::: Data supplied

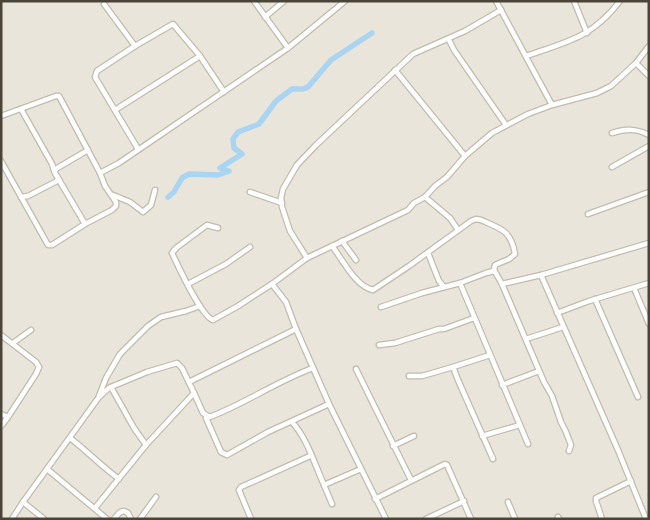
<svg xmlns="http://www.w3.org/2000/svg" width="650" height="520" viewBox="0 0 650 520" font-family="Poppins,sans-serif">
<rect width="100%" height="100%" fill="#f6f3ec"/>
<rect fill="#eae5da" x="1" y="1" width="648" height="518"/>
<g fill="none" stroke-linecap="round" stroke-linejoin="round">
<polyline stroke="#a9d4f2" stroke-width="5.5" points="168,197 174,192 182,178 189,174 218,175 229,171 220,168 242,154 234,148 233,139 238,132 259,124 276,101 292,89 303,89 308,87 331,60 372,33"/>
<defs>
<g id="minor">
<polyline points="254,1 288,48"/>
<polyline points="496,1 552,105"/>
<polyline points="574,1 587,33"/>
<polyline points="104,4 135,46"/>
<polyline points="265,17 284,1"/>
<polyline points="449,40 454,50 506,125"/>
<path d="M526 56C567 42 593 37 620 1"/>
<polyline points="636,63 649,76"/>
<polyline points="395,70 465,156"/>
<polyline points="21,109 52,164 55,173 85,224"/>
<polyline points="115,110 200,56"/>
<polyline points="1,116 56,96 59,96 100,173 105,186 116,202 116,206 112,210 85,224 52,245 48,245 1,161"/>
<path d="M612 133C626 129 635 128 649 135"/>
<polyline points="138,149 95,77 97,71 135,46 173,24 200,56 224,92"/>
<polyline points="612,167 649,146"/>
<polyline points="54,170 88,150"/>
<polyline points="100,173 119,163 288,48 345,1"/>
<polyline points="250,192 282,203"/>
<polyline points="113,195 130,202 143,212 151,205 155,190"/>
<polyline points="21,197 28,196 59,180"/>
<polyline points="425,197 450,218 458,230"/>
<polyline points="588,214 649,192"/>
<path d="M218 228 207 225 176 248 172 253C178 266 202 317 213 320L238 306 272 284 307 258 408 210 414 203 425 197 435 186 447 177 465 156 492 133 528 114 552 105 597 93 611 86 636 63 649 46"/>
<polyline points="342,241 356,260"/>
<path d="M332 246C343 260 355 286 373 290L409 266 471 221 476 219 481 220C501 229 511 230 515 254L509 259 495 265 494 270 502 284 544 382 552 396 561 422 566 432 571 445 569 451"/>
<polyline points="428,253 439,281 444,287"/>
<polyline points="307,258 290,231 282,207 281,198 283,189 297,165 316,145 413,54 465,31 501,10"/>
<polyline points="541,275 618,450 646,519"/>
<polyline points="460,283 528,444"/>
<polyline points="188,284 226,264 250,247"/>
<polyline points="272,284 286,302 296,329 329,404 386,519"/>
<polyline points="502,284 541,275 649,243"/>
<polyline points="634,288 649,324"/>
<polyline points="595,299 638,397"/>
<polyline points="381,307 422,293 460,283 486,273 494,271"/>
<polyline points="557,313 589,301 649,283"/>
<polyline points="1,335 36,362 39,367 36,374 8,417"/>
<polyline points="526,339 563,327"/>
<polyline points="13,343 31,330"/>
<polyline points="379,345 395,343 439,329 444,329 474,318"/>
<polyline points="490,355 453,367 458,380 493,459"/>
<polyline points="356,369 411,480"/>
<polyline points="409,376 422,376 453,367"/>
<polyline points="189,382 296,329"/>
<polyline points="502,385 539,371"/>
<polyline points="111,387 147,372 177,363 182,368 194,393"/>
<polyline points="99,396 106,378 120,354 148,326 161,317 186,311 200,306"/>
<polyline points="1,414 8,417 1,426"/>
<polyline points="206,418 221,452 227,455 268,432 329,404"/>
<path d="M292 422C307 438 315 465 324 485L361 469"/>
<polyline points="482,436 520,425"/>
<path d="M70 438C87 451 101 466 119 479"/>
<polyline points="393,446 414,436"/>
<polyline points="47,469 107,519"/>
<polyline points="324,485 332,504"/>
<polyline points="375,499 445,464 447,465 471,519"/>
<polyline points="508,502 515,519"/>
<polyline points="95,508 146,445"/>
<polyline points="558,517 559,519"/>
<polyline points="12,519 23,502"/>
<path d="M44 519 23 502 99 397 109 388 111 387 134 428 146 445 194 393 203 413 208 416 207 418C243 405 277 381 313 368"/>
<polyline points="114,519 120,512 124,511 128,513 131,519"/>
<polyline points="140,519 156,497"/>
<polyline points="251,519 239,490 241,487 310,456"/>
<polyline points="426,519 464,501"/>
<polyline points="602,519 596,501 596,498 631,481"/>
</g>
</defs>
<use href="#minor" stroke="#c2bbae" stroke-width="7"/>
<use href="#minor" stroke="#fff" stroke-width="4.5"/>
</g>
<rect width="650" height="520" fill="none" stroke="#4b4439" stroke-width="5"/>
</svg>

::::::

→ What you will do: Every line of the records above should be copied exactly, while the pictures are left behind.

→ Output of the task:
<svg xmlns="http://www.w3.org/2000/svg" width="650" height="520" viewBox="0 0 650 520" font-family="Poppins,sans-serif">
<rect width="100%" height="100%" fill="#f6f3ec"/>
<rect fill="#eae5da" x="1" y="1" width="648" height="518"/>
<g fill="none" stroke-linecap="round" stroke-linejoin="round">
<polyline stroke="#a9d4f2" stroke-width="5.5" points="168,197 174,192 182,178 189,174 218,175 229,171 220,168 242,154 234,148 233,139 238,132 259,124 276,101 292,89 303,89 308,87 331,60 372,33"/>
<defs>
<g id="minor">
<polyline points="254,1 288,48"/>
<polyline points="496,1 552,105"/>
<polyline points="574,1 587,33"/>
<polyline points="104,4 135,46"/>
<polyline points="265,17 284,1"/>
<polyline points="449,40 454,50 506,125"/>
<path d="M526 56C567 42 593 37 620 1"/>
<polyline points="636,63 649,76"/>
<polyline points="395,70 465,156"/>
<polyline points="21,109 52,164 55,173 85,224"/>
<polyline points="115,110 200,56"/>
<polyline points="1,116 56,96 59,96 100,173 105,186 116,202 116,206 112,210 85,224 52,245 48,245 1,161"/>
<path d="M612 133C626 129 635 128 649 135"/>
<polyline points="138,149 95,77 97,71 135,46 173,24 200,56 224,92"/>
<polyline points="612,167 649,146"/>
<polyline points="54,170 88,150"/>
<polyline points="100,173 119,163 288,48 345,1"/>
<polyline points="250,192 282,203"/>
<polyline points="113,195 130,202 143,212 151,205 155,190"/>
<polyline points="21,197 28,196 59,180"/>
<polyline points="425,197 450,218 458,230"/>
<polyline points="588,214 649,192"/>
<path d="M218 228 207 225 176 248 172 253C178 266 202 317 213 320L238 306 272 284 307 258 408 210 414 203 425 197 435 186 447 177 465 156 492 133 528 114 552 105 597 93 611 86 636 63 649 46"/>
<polyline points="342,241 356,260"/>
<path d="M332 246C343 260 355 286 373 290L409 266 471 221 476 219 481 220C501 229 511 230 515 254L509 259 495 265 494 270 502 284 544 382 552 396 561 422 566 432 571 445 569 451"/>
<polyline points="428,253 439,281 444,287"/>
<polyline points="307,258 290,231 282,207 281,198 283,189 297,165 316,145 413,54 465,31 501,10"/>
<polyline points="541,275 618,450 646,519"/>
<polyline points="460,283 528,444"/>
<polyline points="188,284 226,264 250,247"/>
<polyline points="272,284 286,302 296,329 329,404 386,519"/>
<polyline points="502,284 541,275 649,243"/>
<polyline points="634,288 649,324"/>
<polyline points="595,299 638,397"/>
<polyline points="381,307 422,293 460,283 486,273 494,271"/>
<polyline points="557,313 589,301 649,283"/>
<polyline points="1,335 36,362 39,367 36,374 8,417"/>
<polyline points="526,339 563,327"/>
<polyline points="13,343 31,330"/>
<polyline points="379,345 395,343 439,329 444,329 474,318"/>
<polyline points="490,355 453,367 458,380 493,459"/>
<polyline points="356,369 411,480"/>
<polyline points="409,376 422,376 453,367"/>
<polyline points="189,382 296,329"/>
<polyline points="502,385 539,371"/>
<polyline points="111,387 147,372 177,363 182,368 194,393"/>
<polyline points="99,396 106,378 120,354 148,326 161,317 186,311 200,306"/>
<polyline points="1,414 8,417 1,426"/>
<polyline points="206,418 221,452 227,455 268,432 329,404"/>
<path d="M292 422C307 438 315 465 324 485L361 469"/>
<polyline points="482,436 520,425"/>
<path d="M70 438C87 451 101 466 119 479"/>
<polyline points="393,446 414,436"/>
<polyline points="47,469 107,519"/>
<polyline points="324,485 332,504"/>
<polyline points="375,499 445,464 447,465 471,519"/>
<polyline points="508,502 515,519"/>
<polyline points="95,508 146,445"/>
<polyline points="558,517 559,519"/>
<polyline points="12,519 23,502"/>
<path d="M44 519 23 502 99 397 109 388 111 387 134 428 146 445 194 393 203 413 208 416 207 418C243 405 277 381 313 368"/>
<polyline points="114,519 120,512 124,511 128,513 131,519"/>
<polyline points="140,519 156,497"/>
<polyline points="251,519 239,490 241,487 310,456"/>
<polyline points="426,519 464,501"/>
<polyline points="602,519 596,501 596,498 631,481"/>
</g>
</defs>
<use href="#minor" stroke="#c2bbae" stroke-width="7"/>
<use href="#minor" stroke="#fff" stroke-width="4.5"/>
</g>
<rect width="650" height="520" fill="none" stroke="#4b4439" stroke-width="5"/>
</svg>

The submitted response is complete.